What this task involves: Whenever a line in this data holds the word "SPDX", report that line in full.

Records for this exercise:
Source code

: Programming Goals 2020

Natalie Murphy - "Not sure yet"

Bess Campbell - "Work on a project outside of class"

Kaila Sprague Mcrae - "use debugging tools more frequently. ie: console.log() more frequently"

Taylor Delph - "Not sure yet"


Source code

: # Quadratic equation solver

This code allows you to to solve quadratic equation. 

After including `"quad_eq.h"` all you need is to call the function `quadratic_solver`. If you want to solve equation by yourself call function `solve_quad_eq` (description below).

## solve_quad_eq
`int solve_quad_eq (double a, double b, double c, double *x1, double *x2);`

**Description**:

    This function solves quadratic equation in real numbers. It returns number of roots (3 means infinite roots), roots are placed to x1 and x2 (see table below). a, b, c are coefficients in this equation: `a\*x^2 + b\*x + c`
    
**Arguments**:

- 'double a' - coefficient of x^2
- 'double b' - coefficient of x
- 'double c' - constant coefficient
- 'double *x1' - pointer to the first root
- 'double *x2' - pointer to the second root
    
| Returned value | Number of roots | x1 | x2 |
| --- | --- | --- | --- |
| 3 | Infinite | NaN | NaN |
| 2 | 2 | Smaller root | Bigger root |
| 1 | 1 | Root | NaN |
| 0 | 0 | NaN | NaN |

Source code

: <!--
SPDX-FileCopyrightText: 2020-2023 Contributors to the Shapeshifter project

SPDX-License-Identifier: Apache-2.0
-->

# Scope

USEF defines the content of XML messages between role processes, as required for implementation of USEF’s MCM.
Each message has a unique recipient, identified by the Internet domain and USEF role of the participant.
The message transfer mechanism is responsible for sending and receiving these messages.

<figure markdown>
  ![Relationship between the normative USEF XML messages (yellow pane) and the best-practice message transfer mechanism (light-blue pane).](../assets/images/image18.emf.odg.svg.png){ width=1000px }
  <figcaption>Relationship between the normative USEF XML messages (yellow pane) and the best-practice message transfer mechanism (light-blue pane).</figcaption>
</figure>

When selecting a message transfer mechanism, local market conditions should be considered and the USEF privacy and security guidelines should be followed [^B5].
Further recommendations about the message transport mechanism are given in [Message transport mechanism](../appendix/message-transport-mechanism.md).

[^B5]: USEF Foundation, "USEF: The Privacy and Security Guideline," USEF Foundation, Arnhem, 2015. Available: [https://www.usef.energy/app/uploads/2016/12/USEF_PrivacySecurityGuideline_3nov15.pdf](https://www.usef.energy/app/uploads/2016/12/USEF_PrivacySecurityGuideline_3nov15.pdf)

Result:
SPDX-FileCopyrightText: 2020-2023 Contributors to the Shapeshifter project
SPDX-License-Identifier: Apache-2.0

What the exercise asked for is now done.